Çaycuma Yakın Tarihi
Kurtuluş Savaşı’nda Kuvay-ı Milliye saflarında aktif olarak yer alan Çaycuma, uzun dönem Çaycuma Belediye Başkanlığı da yapan Tahir Efendi Başkanlığında kurulan Müdafaa-i Hukuk Cemiyeti ile büyük yararlıklar gösterir.
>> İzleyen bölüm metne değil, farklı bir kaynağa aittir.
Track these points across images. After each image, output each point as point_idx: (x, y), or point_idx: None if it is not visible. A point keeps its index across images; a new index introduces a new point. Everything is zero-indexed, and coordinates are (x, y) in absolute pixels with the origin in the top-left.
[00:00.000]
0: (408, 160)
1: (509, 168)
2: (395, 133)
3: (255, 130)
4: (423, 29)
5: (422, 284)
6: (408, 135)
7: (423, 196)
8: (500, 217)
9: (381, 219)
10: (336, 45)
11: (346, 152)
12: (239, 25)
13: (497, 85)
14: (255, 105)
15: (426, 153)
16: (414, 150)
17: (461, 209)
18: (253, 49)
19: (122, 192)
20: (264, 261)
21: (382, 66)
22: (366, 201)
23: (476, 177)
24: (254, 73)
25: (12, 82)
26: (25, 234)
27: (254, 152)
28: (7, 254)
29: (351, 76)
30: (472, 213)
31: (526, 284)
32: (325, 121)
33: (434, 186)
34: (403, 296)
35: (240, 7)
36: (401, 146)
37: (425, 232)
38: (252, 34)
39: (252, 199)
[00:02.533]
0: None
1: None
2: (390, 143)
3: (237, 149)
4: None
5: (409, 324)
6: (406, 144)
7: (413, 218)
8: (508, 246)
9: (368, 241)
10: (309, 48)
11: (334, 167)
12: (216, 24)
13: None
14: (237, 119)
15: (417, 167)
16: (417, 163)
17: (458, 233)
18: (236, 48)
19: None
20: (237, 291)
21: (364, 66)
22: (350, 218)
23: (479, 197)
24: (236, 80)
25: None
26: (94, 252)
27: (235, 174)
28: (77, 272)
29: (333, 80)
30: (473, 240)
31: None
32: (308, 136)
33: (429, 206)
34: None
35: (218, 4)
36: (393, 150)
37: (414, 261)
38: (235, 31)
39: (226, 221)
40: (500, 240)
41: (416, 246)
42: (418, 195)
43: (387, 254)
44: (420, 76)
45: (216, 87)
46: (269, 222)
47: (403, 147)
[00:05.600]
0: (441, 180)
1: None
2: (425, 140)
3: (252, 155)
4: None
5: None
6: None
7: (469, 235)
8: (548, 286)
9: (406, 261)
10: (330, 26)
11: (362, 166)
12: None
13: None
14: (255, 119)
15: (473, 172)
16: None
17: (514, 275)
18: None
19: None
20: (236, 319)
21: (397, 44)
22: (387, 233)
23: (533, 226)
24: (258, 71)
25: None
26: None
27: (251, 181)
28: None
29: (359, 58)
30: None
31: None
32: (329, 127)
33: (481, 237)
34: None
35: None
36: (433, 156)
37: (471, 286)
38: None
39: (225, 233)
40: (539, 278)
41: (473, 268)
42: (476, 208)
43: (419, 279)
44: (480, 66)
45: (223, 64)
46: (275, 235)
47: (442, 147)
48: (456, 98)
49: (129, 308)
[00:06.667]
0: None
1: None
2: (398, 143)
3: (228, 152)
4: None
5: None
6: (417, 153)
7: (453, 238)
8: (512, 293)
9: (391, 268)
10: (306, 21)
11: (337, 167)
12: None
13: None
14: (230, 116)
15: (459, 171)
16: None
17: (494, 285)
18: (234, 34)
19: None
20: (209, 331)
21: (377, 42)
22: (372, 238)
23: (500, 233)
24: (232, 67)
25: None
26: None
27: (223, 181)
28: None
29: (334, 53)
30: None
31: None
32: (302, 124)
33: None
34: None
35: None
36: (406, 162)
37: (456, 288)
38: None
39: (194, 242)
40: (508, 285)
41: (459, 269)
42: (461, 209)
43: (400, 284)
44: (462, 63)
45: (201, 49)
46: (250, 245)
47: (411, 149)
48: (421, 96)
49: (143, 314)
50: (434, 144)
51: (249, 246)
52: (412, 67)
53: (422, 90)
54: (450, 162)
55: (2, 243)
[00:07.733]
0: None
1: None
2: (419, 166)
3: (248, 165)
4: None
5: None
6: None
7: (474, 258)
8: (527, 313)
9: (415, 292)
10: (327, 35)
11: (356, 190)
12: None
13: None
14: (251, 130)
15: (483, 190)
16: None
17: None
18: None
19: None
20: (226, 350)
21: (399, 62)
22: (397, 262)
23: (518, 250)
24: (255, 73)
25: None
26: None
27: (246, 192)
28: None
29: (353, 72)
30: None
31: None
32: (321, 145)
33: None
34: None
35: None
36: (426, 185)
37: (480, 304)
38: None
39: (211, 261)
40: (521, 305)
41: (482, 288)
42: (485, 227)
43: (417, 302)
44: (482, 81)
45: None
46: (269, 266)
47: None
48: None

Cumhuriyetin kuruluşundan sonra da 21 yıl süreyle nahiye olarak kalan yörenin, kaza yapılması ilk kez, 30 Ocak 1935’te CHP’nin Zonguldak Vilayet Kongresi’nde gündeme gelir ve konunun kongreye götürülmesine karar verilir. Zonguldak İl Genel Meclisinde (Vilayet Umumi Meclisi) 19 Mart 1936’da, Çaycuma’da “kaza teşkilatı” kurulması kararı alınır. Ancak İçişleri Bakanlığı “ödenek yetersizliği” gerekçesiyle erteler. TBMM Genel Kurulu, 20 Temmuz 1944’teki oturumunda, Bartın’dan 21 köyü katıp, Karapınar’ı nahiye yaparak Çaycuma’yı kaza ilan eden yasayı çıkarır. 1 Eylül 1944’de resmen kaza olan Çaycuma’nın, o tarihte, 77 köyü ve 38604 nüfusu bulunmaktadır.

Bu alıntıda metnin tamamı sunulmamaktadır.